> **Document segment**:
Question

Calculate the molality of a solution that is made up of 250 g of water and 20.0 g of NaOH.

Answer 1

m(H₂O)=250 g=0.250 kg
m(NaOH)=20.0 g
M(NaOH)=40.0 g/mol

n(NaOH)=m(NaOH)/M(NaOH)

Cm=n(NaOH)/m(H₂O)

Cm=m(NaOH)/{M(NaOH)m(H₂O)}

Cm= 20.0/{40.0*0.250}=2 mol/kg

Answer 2

Answer : The molality of a solution is, 2 mole/Kg

Explanation : Given,

Mass of solute (NaOH) = 20 g

Mass of solvent (water) = 250 g

Molar mass of NaOH = 40 g/mole

Molality : It is defined as the number of moles of solute present in one kilogram of solvent.

Formula used :

`\text{Molality}=\frac{\text{Mass of }NaOH* 1000}{\text{Molar mass of }NaOH* \text{Mass of water}}`

Now put all the given values in this formula, we get the molality of a solution.

`\text{Molality}=(20g* 1000)/(40g/mole* 250g)=2mole/Kg`

Therefore, the molality of a solution is, 2 mole/Kg

> **Set problem A**:
Could you render the stretch of entries from the line containing "longitude: 13.8590" through the end of the entries as a Markdown table with columns named Row and Entry line, leaving out blank lines and the pictures?

> **Supplied information**:
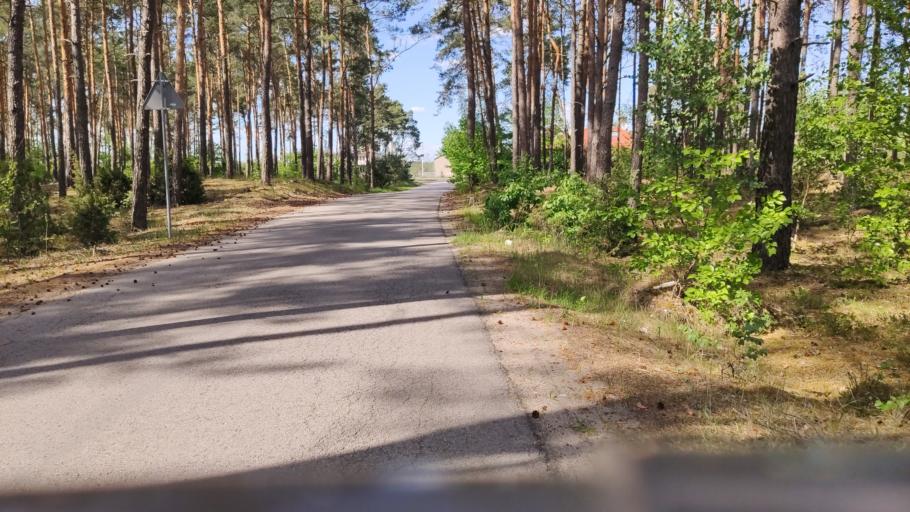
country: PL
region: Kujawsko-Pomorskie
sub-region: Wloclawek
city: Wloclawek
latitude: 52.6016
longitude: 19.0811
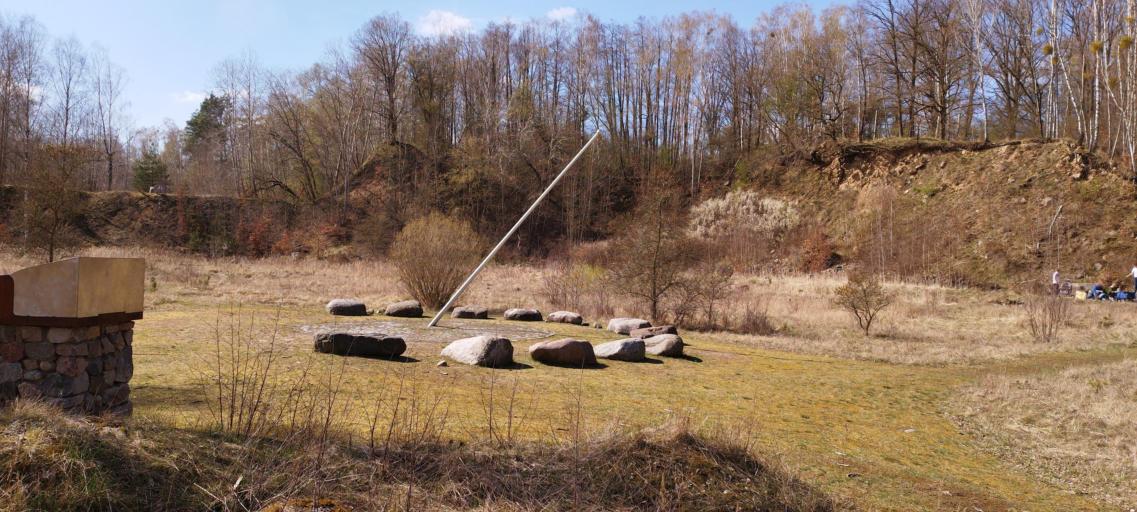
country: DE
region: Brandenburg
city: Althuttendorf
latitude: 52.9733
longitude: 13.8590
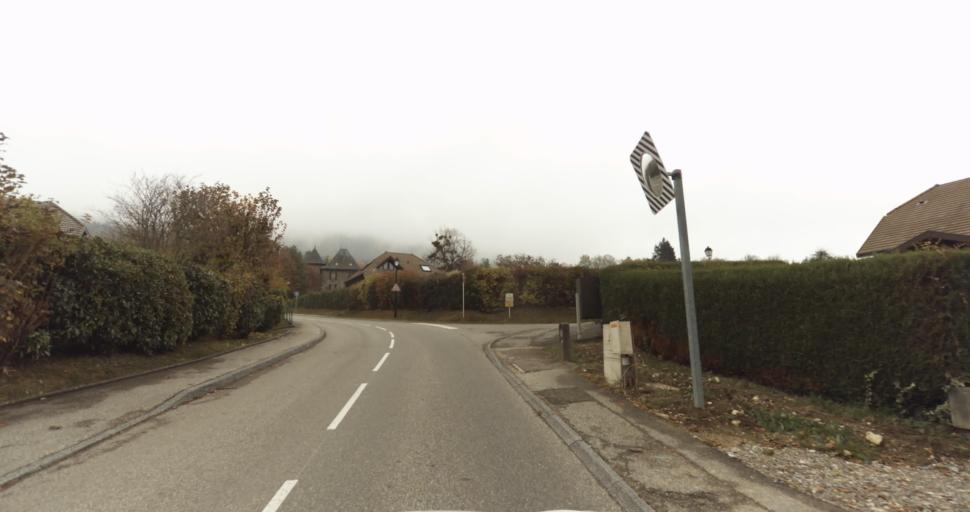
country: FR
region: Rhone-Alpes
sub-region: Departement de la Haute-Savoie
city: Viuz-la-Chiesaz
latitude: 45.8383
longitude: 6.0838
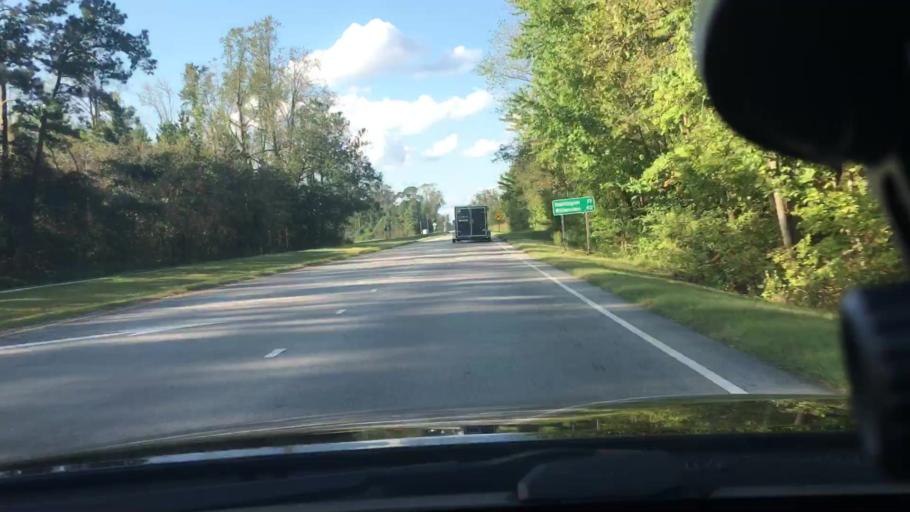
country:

> **Set problem B**:
Could you restate word for word the stretch of the molality solution from "Answer : The" through "kilogram of solvent."?

> **Exercise output A**:
| Row | Entry line |
|---|---|
| 1 | longitude: 13.8590 |
| 2 | country: FR |
| 3 | region: Rhone-Alpes |
| 4 | sub-region: Departement de la Haute-Savoie |
| 5 | city: Viuz-la-Chiesaz |
| 6 | latitude: 45.8383 |
| 7 | longitude: 6.0838 |
| 8 | country: |

> **Exercise output B**:
Answer : The molality of a solution is, 2 mole/Kg

Explanation : Given,

Mass of solute (NaOH) = 20 g

Mass of solvent (water) = 250 g

Molar mass of NaOH = 40 g/mole

Molality : It is defined as the number of moles of solute present in one kilogram of solvent.